En los primeros meses de 1918, hubo un momento -luego de que los bolcheviques firmaron una paz cartaginesa dictada por Berlín- en que pareció posible una victoria alemana. Pero en agosto, los Aliados atravesaron las líneas alemanas. Ludendorff quedó estupefacto, temió el colapso súbito de su ejército y exigió al gobierno civil recién constituido que pidiera de inmediato un armisticio. Como los Aliados no querían negociar con el káiser, los alemanes, cansados de la guerra, empezaron a pedir su abdicación.

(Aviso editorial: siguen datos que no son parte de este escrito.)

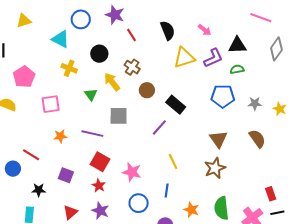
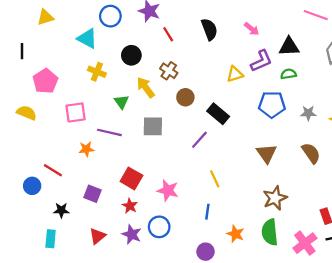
yellow triangle: (184, 58) -> (235, 74), moved, size x0.7
purple line: (92, 134) -> (109, 132), moved
brown star: (215, 168) -> (275, 198), moved
blue circle: (139, 203) -> (159, 227), moved

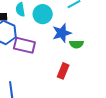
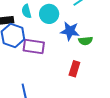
blue star: (62, 33) -> (70, 31), turned 30

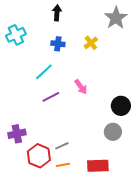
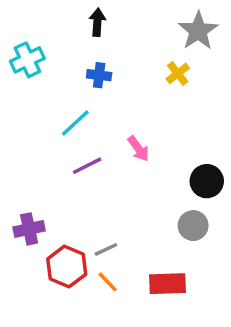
yellow cross: (91, 43) -> (178, 73), moved
orange line: (63, 165) -> (108, 282), turned 56

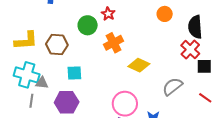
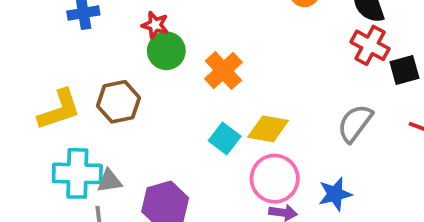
red star: (108, 14) -> (155, 25), moved
yellow diamond: (139, 65) -> (268, 129), moved
cyan square: (74, 73) -> (225, 138), moved, turned -35

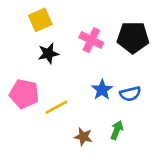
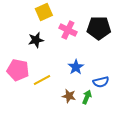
yellow square: (40, 20) -> (44, 12), moved
blue semicircle: (130, 94) -> (101, 82), moved
brown star: (83, 137) -> (69, 96), moved

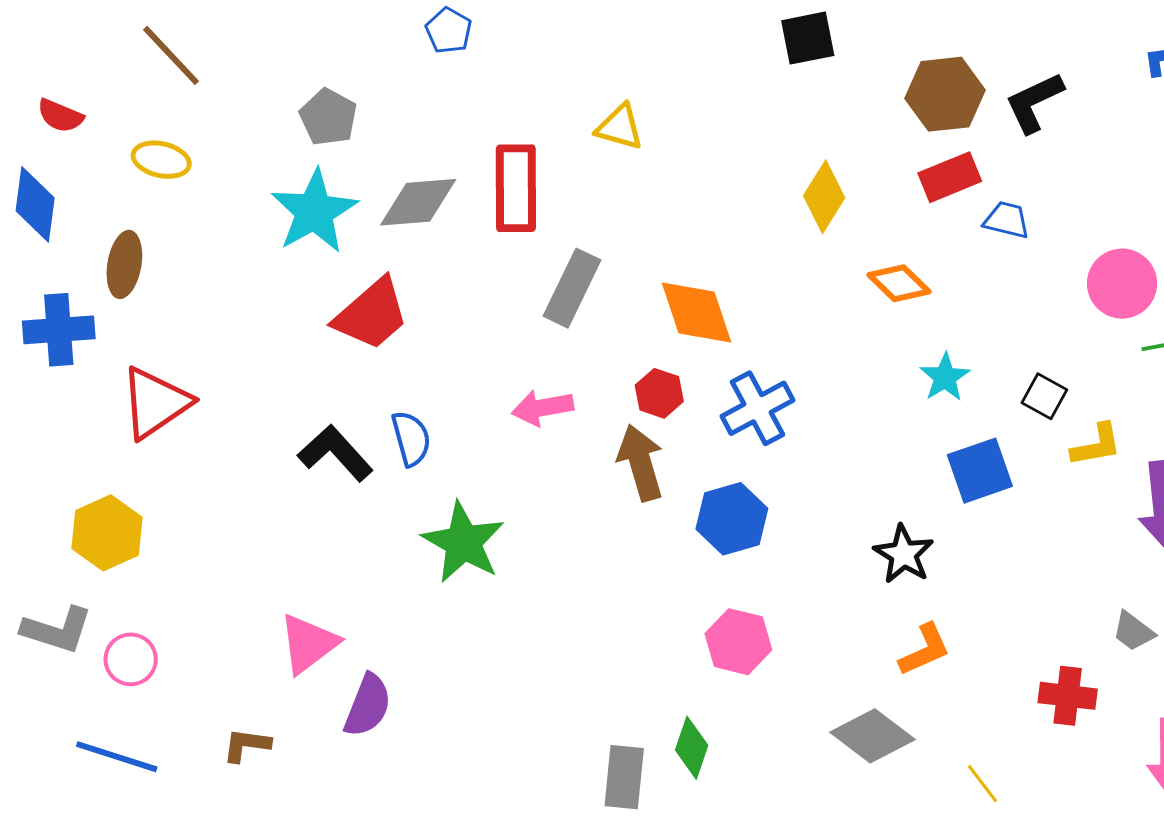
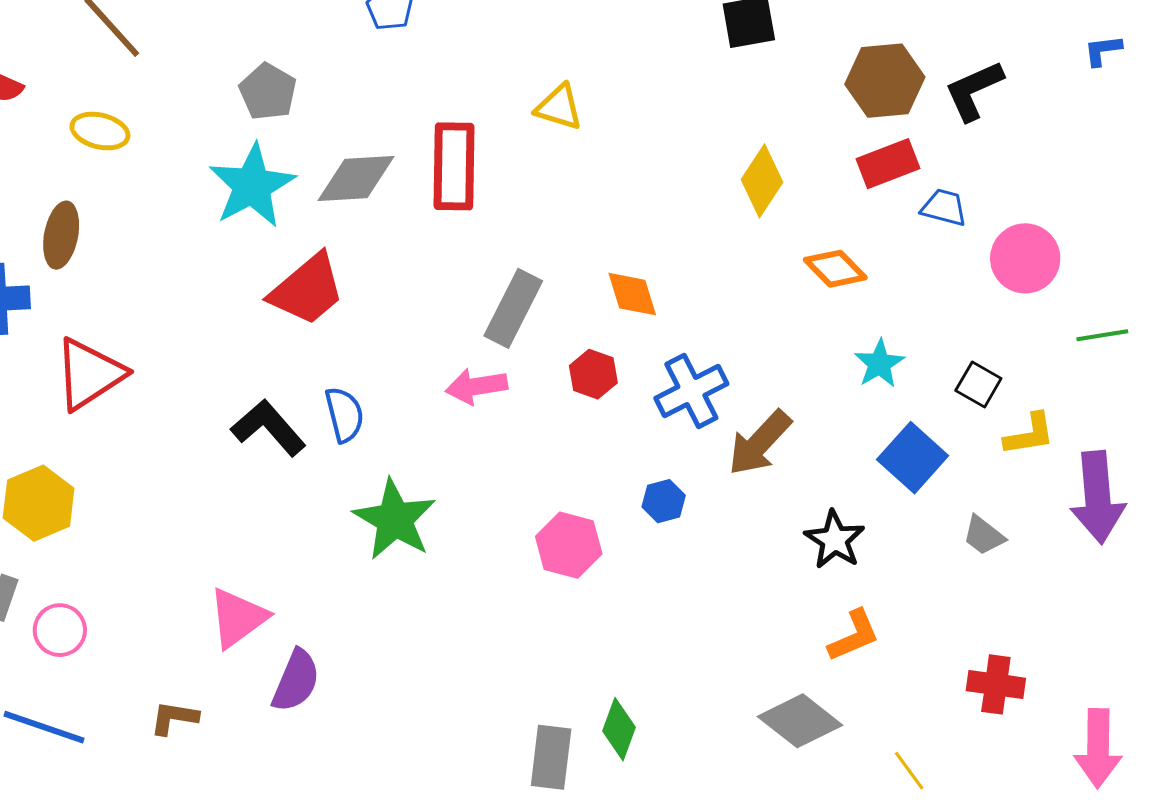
pink circle: (1122, 284) -> (1025, 258), moved
gray rectangle: (572, 288) -> (513, 308), moved
orange diamond: (697, 312) -> (632, 294), size x0.7
brown arrow: (641, 463) -> (760, 443), moved, turned -122
blue square: (980, 471) -> (913, 458), turned -30
blue hexagon: (732, 519) -> (664, 501), size x0.6
gray trapezoid: (1133, 631) -> (984, 535), moved
pink hexagon: (738, 642) -> (569, 545), moved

El ejército obligó a Guillermo a exiliarse en Holanda. Allí, hasta su muerte en 1941, despotricó contra cuantos pudo. Los culpables eran los judíos y los socialistas. Sólo él tenía razón. Reflejando y alentando, una vez más, a un gran segmento del que había sido su pueblo, vio en Hitler, el hombre nuevo elegido por Dios, al salvador de una Alemania derrotada a traición.

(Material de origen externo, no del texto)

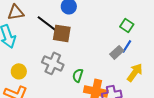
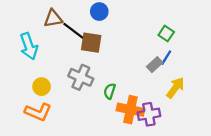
brown triangle: (16, 12) -> (53, 18), moved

Guillermo tuvo defectos aterradores y actuó al frente de un sistema político que adolecía de fallas profundas. Con todo, en última instancia, su mayor error fue entregar el poder a los halcones militares y civiles, mal llamados "conservadores" porque contemplaban un reordenamiento drástico de Europa.
Desde luego, Estados Unidos no es la Alemania imperial. Pero quizá podría extraer una lección de un país cuyos gobernantes en tiempos de guerra, además de reñir entre sí, causaron daños inconcebibles a su pueblo y al mundo con su comportamiento mendaz, sigiloso y paranoide. Las consecuencias de su liderazgo sólo se manifestaron más tarde, cuando el pueblo de una nación agraviada se volvió contra sí mismo en hondas divisiones y odios políticos y morales.
Hizo falta una catástrofe peor, un azote que marcó la historia mundial, para que ese pueblo aprendiera una lección. Ojalá que los norteamericanos aprendan más pronto la suya sobre los peligros y las locuras de una soberbia imperial desmedida.